On Aug. 12 two women filed lawsuits against manufacturers of Elmiron, the only oral medication approved by the U.S. Food and Drug Administration to treat interstitial cystitis, also known as painful bladder syndrome.
The Elmiron lawsuits were filed by Clara Johns and Shirley Ruth Levy in the U.S. District Court for the District of New Jersey against units of Johson & Johnson, Bayer and Teva, as reported by Law360. Johns and Levy allege that the drug manufacturers knowingly withheld information about harm caused by long-term use of Elmiron such as blurred and distorted vision and retinal damage, and failed to alert physicians or patients of these risks.
Pigmentary maculopathy, also known as pentosan polysulfate sodium maculopathy, is a unique type of retinal damage associated with long-term use of Elmiron according to a 2018 case study of six patients and a larger 2019 study of 219 patients. The median duration of Elmiron use for affected patients was 15.5 and 14.5 years, respectively.
The women are seeking compensation for pain and suffering, mental anguish, anxiety, physical impairment, and medical expenses. Johns, of Tennessee, treated her interstitial cystitis with Elmiron (pentosan polysulfate sodium) for approximately 10 years while Levy, of California, used Elmiron for four.

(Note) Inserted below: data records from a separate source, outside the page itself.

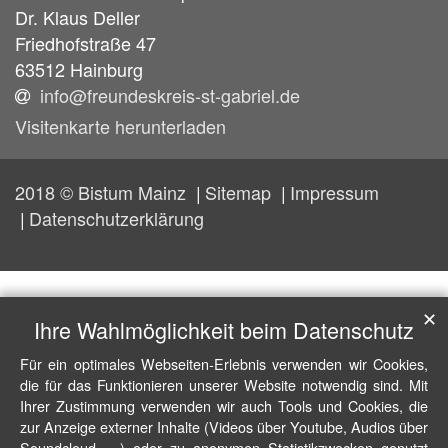
Dr.
Klaus
Deller
Friedhofstraße 47
63512
Hainburg
info@freundeskreis-st-gabriel.de
Visitenkarte herunterladen
2018 © Bistum Mainz
Sitemap
Impressum
Datenschutzerklärung
✕
Ihre Wahlmöglichkeit beim Datenschutz
Für ein optimales Webseiten-Erlebnis verwenden wir Cookies,
die für das Funktionieren unserer Website notwendig sind. Mit
Ihrer Zustimmung verwenden wir auch Tools und Cookies, die
zur Anzeige externer Inhalte (Videos über Youtube, Audios über
Soundcloud, ...) oder zu anonymen Statistikzwecken genutzt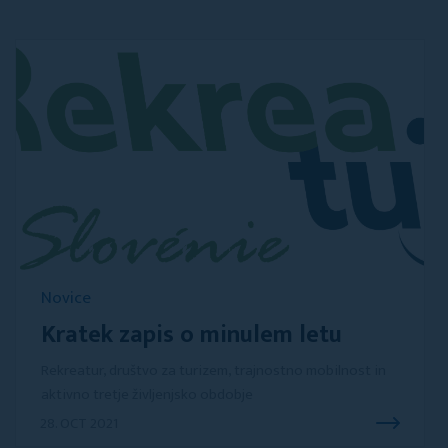
Novice
Kratek zapis o minulem letu
Rekreatur, društvo za turizem, trajnostno mobilnost in
aktivno tretje življenjsko obdobje
28. OCT 2021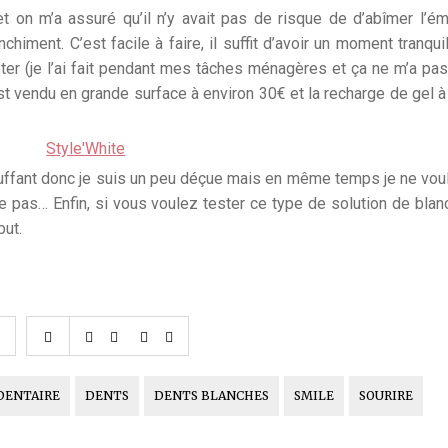
t on m’a assuré qu’il n’y avait pas de risque de d’abîmer l’éma
himent. C’est facile à faire, il suffit d’avoir un moment tranqui
ter (je l’ai fait pendant mes tâches ménagères et ça ne m’a pas
est vendu en grande surface à environ 30€ et la recharge de gel à
bluffant donc je suis un peu déçue mais en même temps je ne vou
 pas… Enfin, si vous voulez tester ce type de solution de blan
but.
DENTAIRE
DENTS
DENTS BLANCHES
SMILE
SOURIRE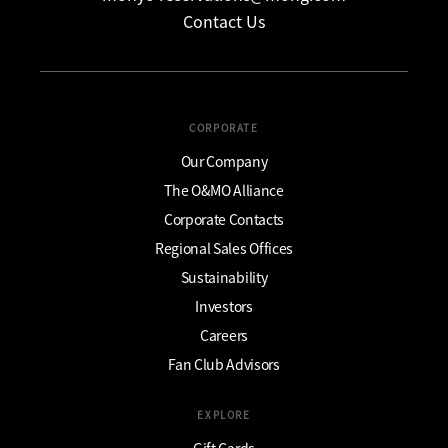
Contact Us
CORPORATE
Our Company
The O&MO Alliance
Corporate Contacts
Regional Sales Offices
Sustainability
Investors
Careers
Fan Club Advisors
EXPLORE
Gift Cards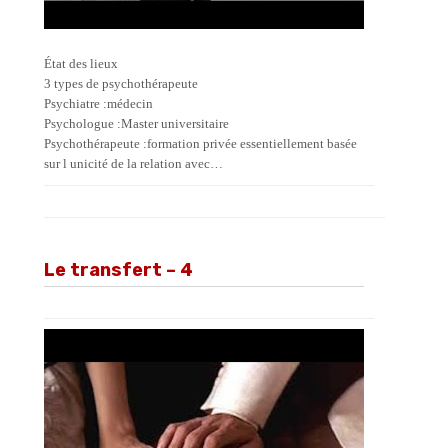
État des lieux
3 types de psychothérapeute
Psychiatre :médecin
Psychologue :Master universitaire
Psychothérapeute :formation privée essentiellement basée
sur l unicité de la relation avec…
Le transfert – 4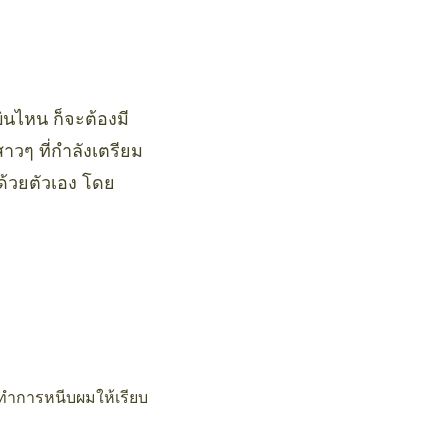
บินไหน ก็จะต้องมี
วๆ ที่กำลังเตรียม
ด้วยตัวเอง โดย
งทำการหนีบผมให้เรียบ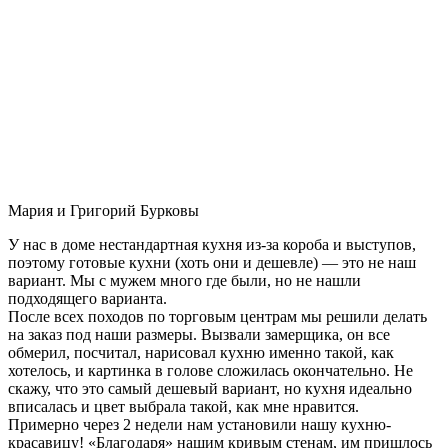
Мария и Григорий Бурковы
У нас в доме нестандартная кухня из-за короба и выступов,
поэтому готовые кухни (хоть они и дешевле) — это не наш
вариант. Мы с мужем много где были, но не нашли
подходящего варианта.
После всех походов по торговым центрам мы решили делать
на заказ под наши размеры. Вызвали замерщика, он все
обмерил, посчитал, нарисовал кухню именно такой, как
хотелось, и картинка в голове сложилась окончательно. Не
скажу, что это самый дешевый вариант, но кухня идеально
вписалась и цвет выбрала такой, как мне нравится.
Примерно через 2 недели нам установили нашу кухню-
красавицу! «Благодаря» нашим кривым стенам, им пришлось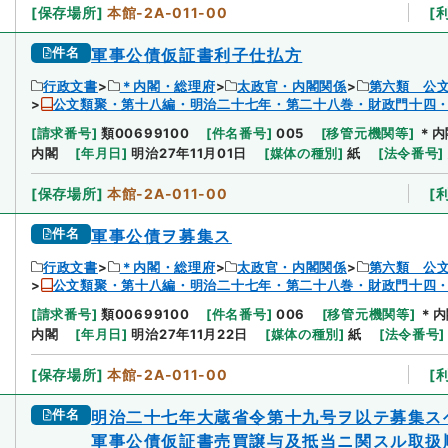
[
保存場所
]
本館-2A-011-00
[
件名
軍事公債仮証書利子仕払方
行政文書
＊内閣・総理府
太政官・内閣関係
第六類 公
公文類聚・第十八編・明治二十七年・第二十八巻・財政門十四
[
請求番号
]
類00699100
[
件名番号
]
005
[
移管元機関等
]
＊内
内閣
[
年月日
]
明治27年11月01日
[
媒体の種別
]
紙
[
法令番号
]
[
保存場所
]
本館-2A-011-00
[
件名
軍事公債ヲ募集ス
行政文書
＊内閣・総理府
太政官・内閣関係
第六類 公
公文類聚・第十八編・明治二十七年・第二十八巻・財政門十四
[
請求番号
]
類00699100
[
件名番号
]
006
[
移管元機関等
]
＊内
内閣
[
年月日
]
明治27年11月22日
[
媒体の種別
]
紙
[
法令番号
]
[
保存場所
]
本館-2A-011-00
[
件名
明治二十七年大蔵省令第十九号ヲ以テ募集ス
軍事公債仮証書売買譲与及抵当ニ関スル取扱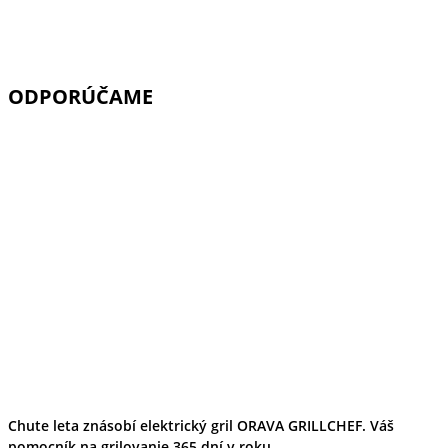
ODPORÚČAME
Chute leta znásobí elektrický gril ORAVA GRILLCHEF. Váš
pomocník na grilovanie 365 dní v roku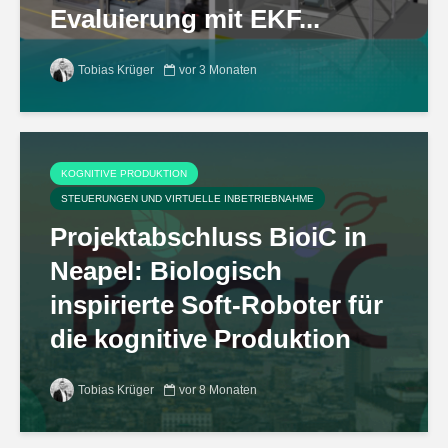
Evaluierung mit EKF...
Tobias Krüger
vor 3 Monaten
KOGNITIVE PRODUKTION
STEUERUNGEN UND VIRTUELLE INBETRIEBNAHME
Projektabschluss BioiC in
Neapel: Biologisch
inspirierte Soft-Roboter für
die kognitive Produktion
Tobias Krüger
vor 8 Monaten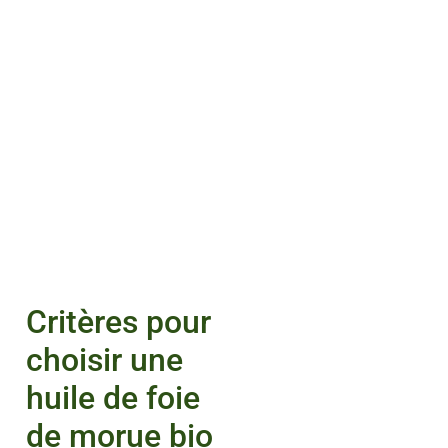
Critères pour
choisir une
huile de foie
de morue bio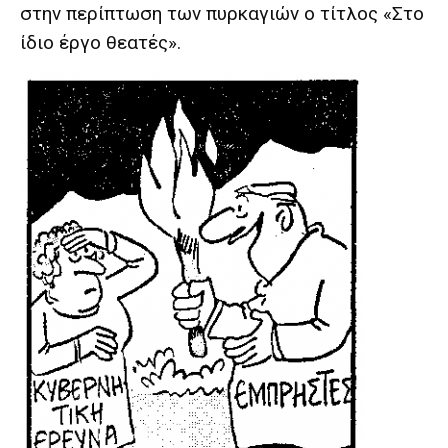
στην περίπτωση των πυρκαγιών ο τίτλος «Στο
ίδιο έργο θεατές».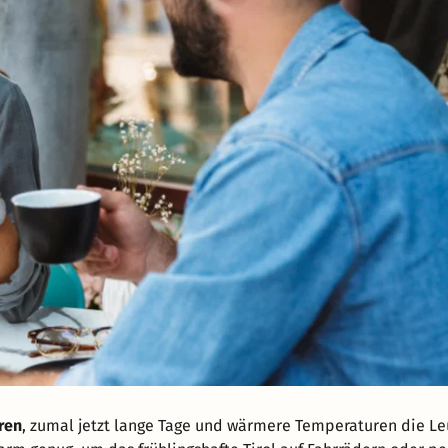
ren
, zumal jetzt lange Tage und wärmere Temperaturen die Le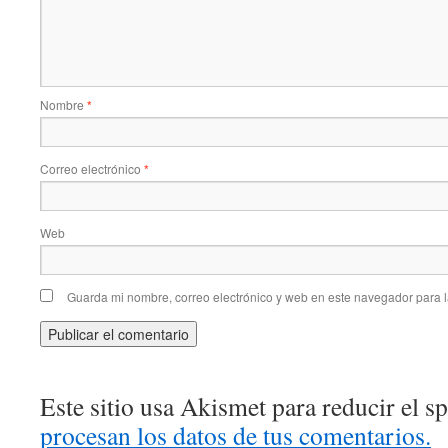
Nombre
*
Correo electrónico
*
Web
Guarda mi nombre, correo electrónico y web en este navegador para 
Este sitio usa Akismet para reducir el 
procesan los datos de tus comentarios.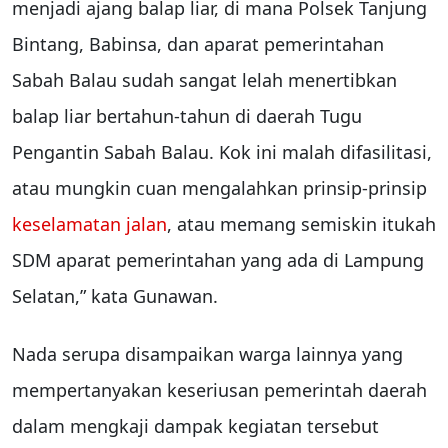
menjadi ajang balap liar, di mana Polsek Tanjung
Bintang, Babinsa, dan aparat pemerintahan
Sabah Balau sudah sangat lelah menertibkan
balap liar bertahun-tahun di daerah Tugu
Pengantin Sabah Balau. Kok ini malah difasilitasi,
atau mungkin cuan mengalahkan prinsip-prinsip
keselamatan jalan
, atau memang semiskin itukah
SDM aparat pemerintahan yang ada di Lampung
Selatan,” kata Gunawan.
Nada serupa disampaikan warga lainnya yang
mempertanyakan keseriusan pemerintah daerah
dalam mengkaji dampak kegiatan tersebut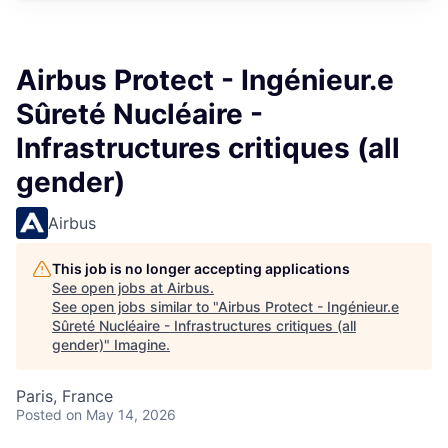
Airbus Protect - Ingénieur.e
Sûreté Nucléaire -
Infrastructures critiques (all
gender)
Airbus
This job is no longer accepting applications
See open jobs at
Airbus
.
See open jobs similar to "
Airbus Protect - Ingénieur.e
Sûreté Nucléaire - Infrastructures critiques (all
gender)
"
Imagine
.
Paris, France
Posted
on May 14, 2026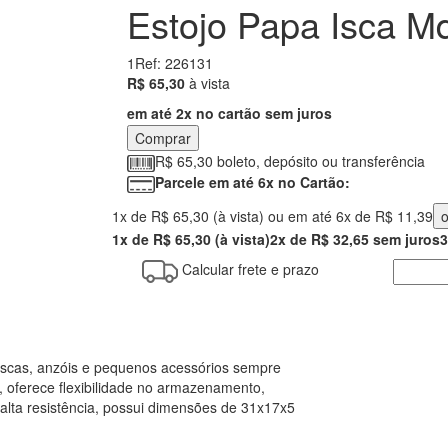
Estojo Papa Isca M
1
Ref: 226131
65.30
R$ 65,30
à vista
em até 2x no cartão sem juros
Comprar
R$ 65,30 boleto, depósito ou transferência
Parcele em até 6x no Cartão:
1x de R$ 65,30 (à vista) ou em até 6x de R$ 11,39
o
1x de R$ 65,30 (à vista)
2x de R$ 32,65 sem juros
3
Calcular frete e prazo
 iscas, anzóis e pequenos acessórios sempre
, oferece flexibilidade no armazenamento,
alta resistência, possui dimensões de 31x17x5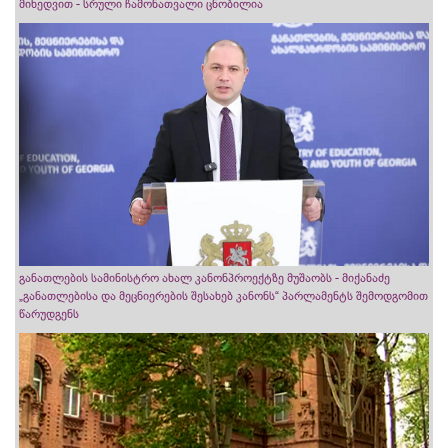
მიხედვით - სრული ჩამონათვალი ცნობილია
განათლების სამინისტრო ახალ კანონპროექტზე მუშაობს - მიქანაძე
„განათლებისა და მეცნიერების შესახებ კანონს“ პარლამენტს შემოდგომით
წარუდგენს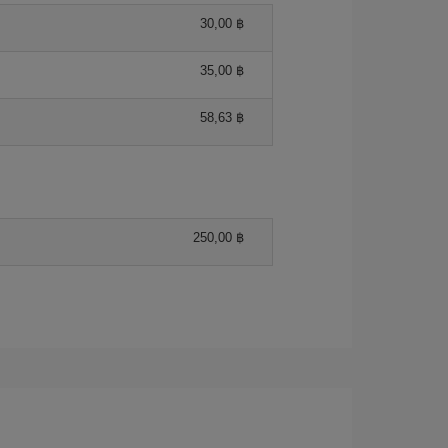
30,00 ฿
35,00 ฿
58,63 ฿
250,00 ฿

Each of the manufacturers is accused of multiple civil wrongs including failure to warn consumers of Elmiron’s risk, negligence, designing Elmiron in a way that makes the drug defective and hazardous to health, and fraudulent misrepresentation of the risks associated with Elmiron.
These Elmiron lawsuit filings bear a striking similarity to a lawsuit filed in May 2020 against Johnson & Johnson and its subsidiary Janssen. In that Elmiron lawsuit the plaintiff claimed that the manufacturers “failed to disclose the serious link between Elmiron use and significant visual damage, including pigmentary maculopathy.”
At publication, none of the cases had concluded.